Annie Gentils Gallery

During the Summer of 2021, M HKA museum made a small retrospective of the work of British artist Andrew Webb (1966-2019). To honour Andrew we will organise an exhibition with paintings and other works he was preparing for his exhibition at our gallery in 2019 when he suddenly died February 2019. Webb was born in Warwickshire, England, and studied at Goldsmith's College, University of London. After a short stay in Spain, he and his partner Jon Thompson moved to Belgium in the mid-1990s, where he lived first in Antwerp and then in Brussels until 2008. From 2008 he lived and worked in Sandwich (Kent, England).

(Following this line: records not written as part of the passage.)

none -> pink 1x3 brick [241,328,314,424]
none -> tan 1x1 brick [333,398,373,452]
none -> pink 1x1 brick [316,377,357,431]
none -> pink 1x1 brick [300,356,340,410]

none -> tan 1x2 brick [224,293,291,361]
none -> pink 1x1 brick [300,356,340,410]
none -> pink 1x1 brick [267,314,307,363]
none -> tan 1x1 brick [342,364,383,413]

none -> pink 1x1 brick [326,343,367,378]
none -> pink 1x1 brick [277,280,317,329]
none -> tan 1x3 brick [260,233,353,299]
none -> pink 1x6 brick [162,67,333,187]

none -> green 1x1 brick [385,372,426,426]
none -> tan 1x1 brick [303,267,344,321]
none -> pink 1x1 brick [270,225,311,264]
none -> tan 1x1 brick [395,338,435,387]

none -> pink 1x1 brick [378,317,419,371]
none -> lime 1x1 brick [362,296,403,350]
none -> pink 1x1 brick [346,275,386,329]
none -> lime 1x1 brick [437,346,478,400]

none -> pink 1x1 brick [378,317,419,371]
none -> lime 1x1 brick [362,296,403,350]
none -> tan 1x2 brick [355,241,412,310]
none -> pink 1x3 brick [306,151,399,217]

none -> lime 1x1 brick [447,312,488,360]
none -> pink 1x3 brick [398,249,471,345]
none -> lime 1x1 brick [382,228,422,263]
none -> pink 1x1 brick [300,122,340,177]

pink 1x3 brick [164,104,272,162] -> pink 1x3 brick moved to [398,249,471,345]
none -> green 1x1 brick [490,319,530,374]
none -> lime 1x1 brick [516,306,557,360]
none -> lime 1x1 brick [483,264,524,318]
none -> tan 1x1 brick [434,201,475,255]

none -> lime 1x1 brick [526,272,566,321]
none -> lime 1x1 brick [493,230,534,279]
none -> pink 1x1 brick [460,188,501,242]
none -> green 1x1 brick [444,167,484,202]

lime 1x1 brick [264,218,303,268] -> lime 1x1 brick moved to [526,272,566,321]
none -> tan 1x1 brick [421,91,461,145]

Andrew Webb's oeuvre initially consists of conceptually based objects and collages. Although influenced by Dadaism and Surrealism, his work is definitely contemporary and makes frequent use of language with visual and phonetic puns and anagrams, humour and eroticism. Jean Fisher (1942 - 2016) wrote: "Webb works with the visual-verbal pun, the anagram and the portmanteau word that more often than not hide a sexual meaning. They form the hinge what Duchamp called a 'corridor of humour' through which our expectations of language and meaning are disrupted and experience is opened up to the play of fantasy."
From 2011 Andrew concentrated on painting with his own typical brushwork in oil on canvas. The last paintings refer to his important spatial works: The aristocratic Hairline Machine, The Line of Saved, and the use of missals in his collages and sculptures.